Biden admin to forgive $39 billion in student loan debt for 800,000 borrowers. Here’s what to know.
By Amiee Picchi
On July 18, 2023
More than 800,000 borrowers with $39 billion in federal student loans will get their debt forgiven, the Biden administration said on Friday.
The Department of Education said it will begin notifying borrowers today about the automatic discharge of their debt, which will occur in the next few weeks.
The debt relief comes two weeks after the Supreme Court invalidated the Biden administration’s plan for broad-based student loan forgiveness, which would have helped more than 40 million borrowers each erase up to $20,000 in debt. The plan announced on Friday is related to a separate effort by the Biden administration to improve income-driven repayment plans (IDRs), which are designed to reduce student loan monthly payments by pegging a person’s payment amount to their income.
Who is getting loan forgiveness?
The Biden administration said 804,000 people will learn that their debt has been discharged. These are people who were enrolled in IDRs and who have accumulated the equivalent of either 20 or 25 years of qualifying monthly payments, the administration said.
In an update on the loan relief plan, the Department of Education said Tuesday that it began notifying eligible borrowers by email on July 14 that they qualify for forgiveness. The loans will start to be discharged 30 days after those messages were sent, the agency said. Loan servicers will notify people when the loans have been forgiven.
Borrowers who are granted relief under the plan will have repayment on those loans frozen they are discharged.
Why are they getting loan forgiveness now?
The administration said it is discharging the loans now because it wants to fix “historical failures” in how IDRs were managed.
Some “qualifying payments made under IDR plans that should have moved borrowers closer to forgiveness were not accounted for,” the administration said in a statement.
“For far too long, borrowers fell through the cracks of a broken system that failed to keep accurate track of their progress towards forgiveness,” said U.S. Secretary of Education Miguel Cardona in the statement.
What happened with income-driven repayment plans?
The Higher Education Act and Education Department regulations state that a borrower is eligible for forgiveness after making either 240 or 300 monthly payment in an IDR plan or the standard repayment plan.

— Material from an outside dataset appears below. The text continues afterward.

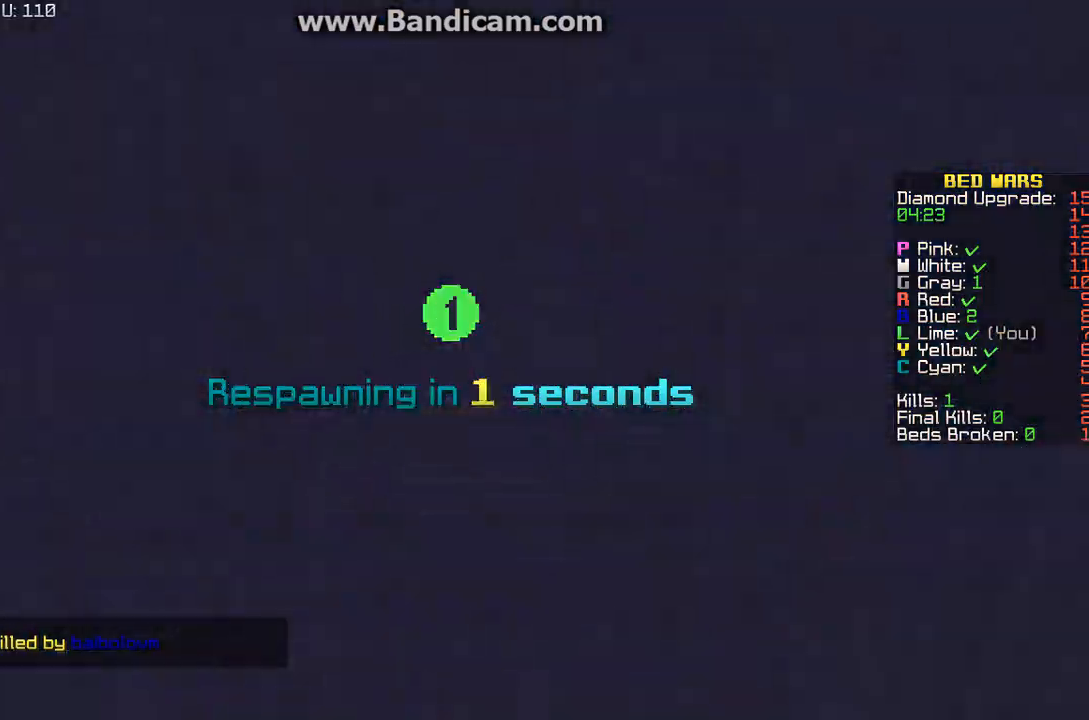
{"keys": ["d", "w"], "mouse": [], "events": [[433, "d", "down"]]}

The different number of months depends on when a borrower first took out the loans, what type of loans they had and the IDR plan in which they were enrolled.
But “inaccurate payment counts” meant that some borrowers weren’t progressing toward loan forgiveness, the administration noted.

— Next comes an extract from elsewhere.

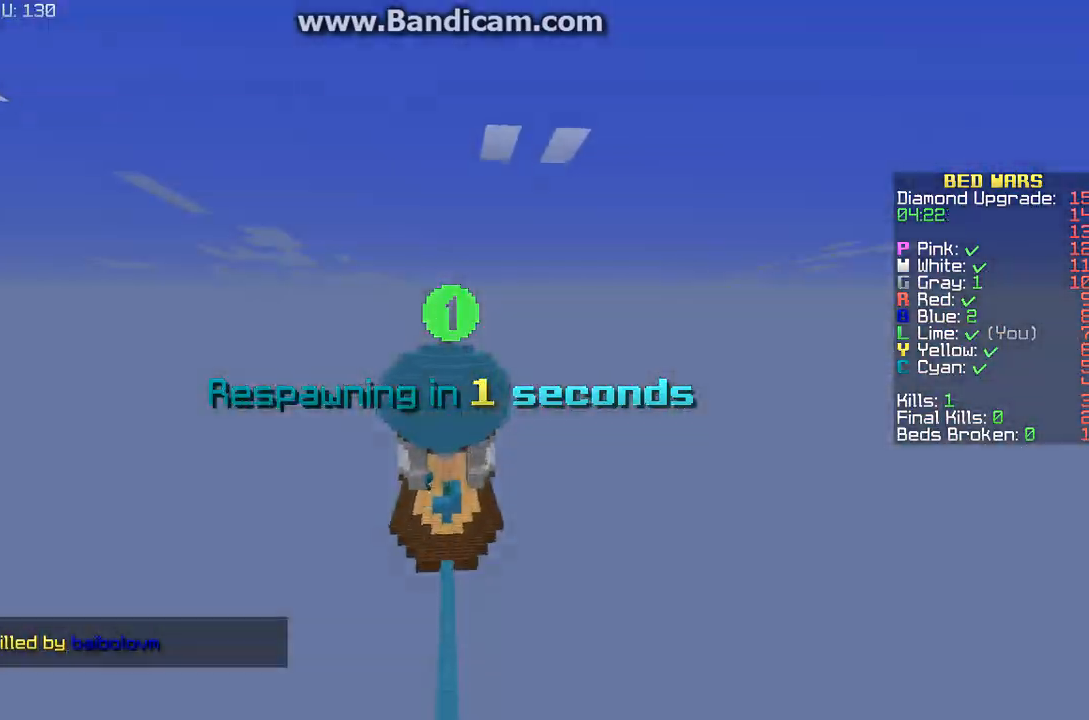
{"keys": ["w"], "mouse": [], "events": [[133, "d", "up"]]}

What types of loans are covered?
Borrowers with Direct Loans, Federal Family Education Loans held by the Education Department, as well as Parent PLUS loans, are covered.
Around the nation, Texas has the most borrowers, at nearly 64,000, who qualify for relief under the Biden administration’s plan, with total loans worth more than $3 billion, according to the Education Department.

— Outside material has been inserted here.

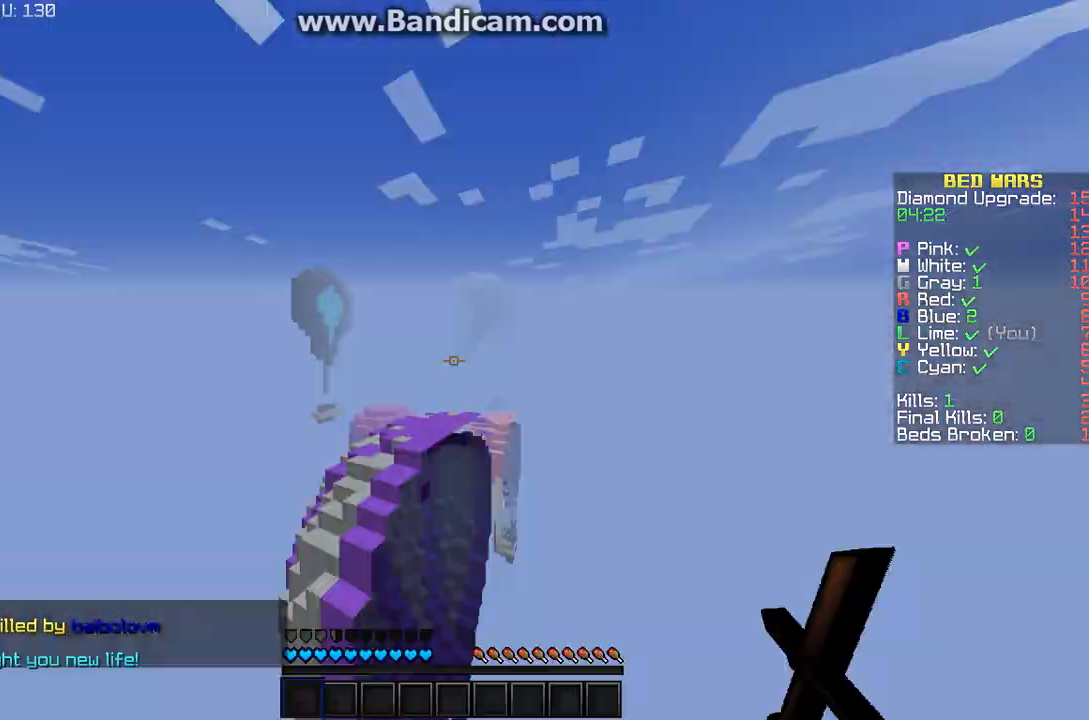
{"keys": ["w"], "mouse": [], "events": []}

How is the length of time calculated?
The Education Department said it is calculating the forgiveness threshold for people who received credit toward IDR forgiveness for any of the following periods:
- Any payment made in a month when they were in repayment status, whether the payments were partial or late
- Any period when a borrower spent at least 12 consecutive months in forbearance
- Any month in forbearance for borrowers who spent at least 36 consecutive months in forbearance
- Any month spent in deferment, except for in-school deferment, before 2013
- Any month spent in economic hardship or military deferments on or after January 1, 2013
- Any months in the categories above that occurred prior to a loan consolidation will also be counted toward forgiveness
This piece was republished from CBS News.